Beaucoup d'élus de droite ont insisté sur la douleur des agriculteurs au moment de trouver leurs bêtes mortes ou demi-mortes. Ce risque devient toujours plus grand avec l'augmentation des populations du prédateur.

La Suisse compte aujourd'hui quelque 180 loups et au moins 17 meutes. Leur population pourrait doubler en trois ans. Le projet de loi est très ciblé, capable de convaincre la majorité, a souligné Stefan Altermatt (Centre/SO).

Le Conseil fédéral soutient aussi la régulation proactive. La seule protection des troupeaux ne suffit plus aujourd'hui, a déclaré la conseillère fédérale Simonetta Sommaruga. Le projet actuel tient cette fois compte des critiques qui avaient mené à l'échec de la loi il y a deux ans. Il s'agissait notamment des nouvelles compétences pour les cantons jugées problématiques.

Faux espoirs

La gauche et le PVL n'ont pas réussi à renverser la vapeur. "Il ne faut pas rendre le débat plus émotionnel qu'il ne l'est", a tenté Ursula Schneider-Schüttel (PS/FR).
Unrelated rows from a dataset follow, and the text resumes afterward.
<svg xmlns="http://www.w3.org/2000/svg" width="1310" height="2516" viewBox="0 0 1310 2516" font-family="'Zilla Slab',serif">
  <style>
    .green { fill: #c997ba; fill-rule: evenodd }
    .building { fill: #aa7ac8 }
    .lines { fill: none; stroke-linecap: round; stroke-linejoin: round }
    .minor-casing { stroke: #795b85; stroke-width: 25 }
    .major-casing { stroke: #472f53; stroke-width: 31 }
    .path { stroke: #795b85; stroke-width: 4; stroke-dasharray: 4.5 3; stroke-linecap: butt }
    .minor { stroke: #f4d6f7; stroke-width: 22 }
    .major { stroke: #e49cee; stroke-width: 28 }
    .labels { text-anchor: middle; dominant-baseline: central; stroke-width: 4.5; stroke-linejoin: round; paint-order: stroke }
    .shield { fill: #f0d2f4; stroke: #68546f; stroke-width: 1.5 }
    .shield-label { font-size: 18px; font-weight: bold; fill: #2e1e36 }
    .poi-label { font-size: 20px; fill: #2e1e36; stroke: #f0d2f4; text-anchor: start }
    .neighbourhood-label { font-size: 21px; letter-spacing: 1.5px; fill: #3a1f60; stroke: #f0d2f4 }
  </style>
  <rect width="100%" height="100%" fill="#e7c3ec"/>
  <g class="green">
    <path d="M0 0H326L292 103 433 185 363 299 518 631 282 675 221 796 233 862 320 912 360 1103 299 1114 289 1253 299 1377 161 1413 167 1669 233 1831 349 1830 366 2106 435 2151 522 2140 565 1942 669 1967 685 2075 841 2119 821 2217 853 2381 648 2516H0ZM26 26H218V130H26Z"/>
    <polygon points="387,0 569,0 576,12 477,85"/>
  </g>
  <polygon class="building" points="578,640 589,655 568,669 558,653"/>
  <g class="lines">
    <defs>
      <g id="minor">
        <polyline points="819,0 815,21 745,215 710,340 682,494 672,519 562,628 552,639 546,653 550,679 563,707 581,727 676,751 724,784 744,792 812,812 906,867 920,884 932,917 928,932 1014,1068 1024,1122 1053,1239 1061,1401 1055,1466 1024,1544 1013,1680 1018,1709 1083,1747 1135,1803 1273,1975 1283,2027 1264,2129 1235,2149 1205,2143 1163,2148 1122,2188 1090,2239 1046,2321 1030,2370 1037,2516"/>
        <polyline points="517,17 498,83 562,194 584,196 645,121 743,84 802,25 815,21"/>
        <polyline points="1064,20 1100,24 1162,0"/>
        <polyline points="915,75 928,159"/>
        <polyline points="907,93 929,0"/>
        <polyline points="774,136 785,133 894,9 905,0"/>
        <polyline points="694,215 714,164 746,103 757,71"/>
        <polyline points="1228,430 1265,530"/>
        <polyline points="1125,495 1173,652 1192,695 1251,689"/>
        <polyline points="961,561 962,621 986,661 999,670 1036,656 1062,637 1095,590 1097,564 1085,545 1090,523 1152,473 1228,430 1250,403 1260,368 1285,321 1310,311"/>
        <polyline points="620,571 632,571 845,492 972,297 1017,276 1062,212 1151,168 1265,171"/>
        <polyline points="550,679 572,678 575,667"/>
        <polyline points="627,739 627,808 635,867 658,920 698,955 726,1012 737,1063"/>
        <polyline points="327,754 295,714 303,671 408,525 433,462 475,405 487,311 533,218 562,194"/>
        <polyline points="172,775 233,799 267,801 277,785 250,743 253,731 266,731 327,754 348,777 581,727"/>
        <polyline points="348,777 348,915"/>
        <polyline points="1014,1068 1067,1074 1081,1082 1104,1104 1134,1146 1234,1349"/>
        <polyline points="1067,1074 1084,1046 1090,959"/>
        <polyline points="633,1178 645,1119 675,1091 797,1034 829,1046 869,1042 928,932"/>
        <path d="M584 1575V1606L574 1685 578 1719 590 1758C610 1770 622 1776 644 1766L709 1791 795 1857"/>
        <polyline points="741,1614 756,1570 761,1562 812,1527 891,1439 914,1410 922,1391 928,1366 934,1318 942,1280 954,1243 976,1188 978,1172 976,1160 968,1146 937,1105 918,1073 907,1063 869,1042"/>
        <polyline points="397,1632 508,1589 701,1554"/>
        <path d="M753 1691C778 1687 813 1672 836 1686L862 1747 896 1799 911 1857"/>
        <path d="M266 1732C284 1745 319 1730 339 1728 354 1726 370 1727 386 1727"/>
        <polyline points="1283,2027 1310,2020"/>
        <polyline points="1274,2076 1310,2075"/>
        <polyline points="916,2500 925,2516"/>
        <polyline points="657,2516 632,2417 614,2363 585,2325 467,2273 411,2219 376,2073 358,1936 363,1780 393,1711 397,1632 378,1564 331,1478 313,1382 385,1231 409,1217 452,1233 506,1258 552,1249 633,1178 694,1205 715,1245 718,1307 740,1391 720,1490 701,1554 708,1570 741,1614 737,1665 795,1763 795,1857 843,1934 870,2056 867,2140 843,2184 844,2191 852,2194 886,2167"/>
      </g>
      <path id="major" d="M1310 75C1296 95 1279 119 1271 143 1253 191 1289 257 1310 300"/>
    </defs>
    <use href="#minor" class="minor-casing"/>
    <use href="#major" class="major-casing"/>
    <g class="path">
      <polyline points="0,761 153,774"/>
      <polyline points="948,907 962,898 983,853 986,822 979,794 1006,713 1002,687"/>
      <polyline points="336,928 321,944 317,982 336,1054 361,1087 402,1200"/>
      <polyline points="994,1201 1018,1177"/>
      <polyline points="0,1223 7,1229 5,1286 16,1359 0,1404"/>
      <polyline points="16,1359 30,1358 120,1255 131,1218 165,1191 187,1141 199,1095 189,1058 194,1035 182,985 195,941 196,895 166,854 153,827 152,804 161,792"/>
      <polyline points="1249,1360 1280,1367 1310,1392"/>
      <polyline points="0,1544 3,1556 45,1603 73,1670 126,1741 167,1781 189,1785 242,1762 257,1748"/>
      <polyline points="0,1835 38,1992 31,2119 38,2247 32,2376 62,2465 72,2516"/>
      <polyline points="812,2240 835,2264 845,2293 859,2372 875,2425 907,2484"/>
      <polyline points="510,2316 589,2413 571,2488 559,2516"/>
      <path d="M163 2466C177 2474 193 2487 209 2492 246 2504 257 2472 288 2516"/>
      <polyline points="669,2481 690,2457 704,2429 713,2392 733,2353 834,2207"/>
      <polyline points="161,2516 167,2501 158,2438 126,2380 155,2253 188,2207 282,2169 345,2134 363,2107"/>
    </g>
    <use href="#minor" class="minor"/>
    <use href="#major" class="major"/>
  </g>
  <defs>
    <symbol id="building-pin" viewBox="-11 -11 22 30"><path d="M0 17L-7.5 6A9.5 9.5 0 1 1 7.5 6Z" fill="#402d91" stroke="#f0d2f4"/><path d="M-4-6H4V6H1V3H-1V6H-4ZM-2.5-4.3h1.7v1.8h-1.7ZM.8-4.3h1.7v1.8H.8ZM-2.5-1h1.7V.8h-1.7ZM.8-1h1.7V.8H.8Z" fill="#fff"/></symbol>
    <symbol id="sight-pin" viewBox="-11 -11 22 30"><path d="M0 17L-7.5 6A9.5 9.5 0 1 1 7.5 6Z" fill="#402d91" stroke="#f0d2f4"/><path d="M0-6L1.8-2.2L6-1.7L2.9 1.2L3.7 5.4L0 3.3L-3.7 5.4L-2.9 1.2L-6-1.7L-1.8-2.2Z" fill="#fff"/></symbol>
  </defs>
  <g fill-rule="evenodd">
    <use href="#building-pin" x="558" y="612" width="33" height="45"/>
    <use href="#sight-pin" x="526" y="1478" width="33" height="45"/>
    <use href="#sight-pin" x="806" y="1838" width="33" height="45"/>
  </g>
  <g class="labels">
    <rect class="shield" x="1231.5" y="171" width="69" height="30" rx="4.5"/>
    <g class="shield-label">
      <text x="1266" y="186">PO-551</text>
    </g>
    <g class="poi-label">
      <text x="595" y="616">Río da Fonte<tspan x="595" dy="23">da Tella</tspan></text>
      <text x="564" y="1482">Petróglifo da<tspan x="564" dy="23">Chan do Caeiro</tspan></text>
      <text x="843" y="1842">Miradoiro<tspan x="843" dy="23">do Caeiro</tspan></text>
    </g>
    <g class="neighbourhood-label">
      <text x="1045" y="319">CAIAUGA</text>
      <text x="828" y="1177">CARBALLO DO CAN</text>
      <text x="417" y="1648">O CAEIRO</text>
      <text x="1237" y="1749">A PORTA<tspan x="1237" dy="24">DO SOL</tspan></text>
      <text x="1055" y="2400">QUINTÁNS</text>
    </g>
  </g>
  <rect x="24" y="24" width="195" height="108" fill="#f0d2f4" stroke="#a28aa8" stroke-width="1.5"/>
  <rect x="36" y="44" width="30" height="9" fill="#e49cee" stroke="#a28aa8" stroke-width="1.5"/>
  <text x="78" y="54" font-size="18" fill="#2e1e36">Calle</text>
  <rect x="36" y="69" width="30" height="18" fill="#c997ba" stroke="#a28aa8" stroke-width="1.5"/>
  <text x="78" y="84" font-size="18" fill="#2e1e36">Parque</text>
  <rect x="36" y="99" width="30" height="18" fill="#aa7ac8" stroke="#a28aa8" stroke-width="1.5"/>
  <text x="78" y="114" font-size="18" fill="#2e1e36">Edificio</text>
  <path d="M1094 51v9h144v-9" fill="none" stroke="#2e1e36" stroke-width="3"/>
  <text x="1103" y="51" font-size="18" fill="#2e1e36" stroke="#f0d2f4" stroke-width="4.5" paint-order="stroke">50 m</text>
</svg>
Le projet actuel n'est pas compatible avec la Convention de Berne, selon elle.

"Appliquer le modèle des quotas au loup, c'est donner de faux espoirs aux agriculteurs", a souligné Christophe Clivaz (Vert-e-s/VS). L'élimination du prédateur n'a d'effet que s'il est lié à un danger effectif sur des troupeaux. Il a rappelé que cette année la Confédération avait délivré pas moins d'une vingtaine d'autorisations de tir.

Pour Beat Flach (PVL/AG), le projet devait être amélioré. Oui, il est justifié de pouvoir tirer des loups problématiques s'ils perdent leur crainte des humains ou s'approchent trop près des habitations. Mais l'augmentation des populations du prédateur doit être acceptée. "C'est la nature qui est parfois cruelle".

Pas de conditions plus sévères

Plusieurs intervenants ont répété en vain le rôle du loup dans la régulation de la faune et dans la protection des forêts mises à mal par les cerfs. En vain. Les députés ont rejeté par 103 voix contre 91 une proposition qui visait à limiter les conditions de tir.

Matthias Samuel Jauslin (PLR/AG) soutenu pourtant par le PVL, les Vert-e-s et le PS proposait que les tirs proactifs soient autorisés si tant est qu'ils ne mettent pas en danger l'effectif régional des loups et n'interviennent que pour prévenir un dommage important. Mais le tir aurait été permis toute l'année.

Les députés ont par contre rejeté sur le fil par 96 voix contre 92 et 7 abstentions une proposition de Simone de Montmollin (PLR/GE) demandant que le loup qui cause des dommages significatifs puisse être abattu également dans les districts francs où la faune sauvage est protégée.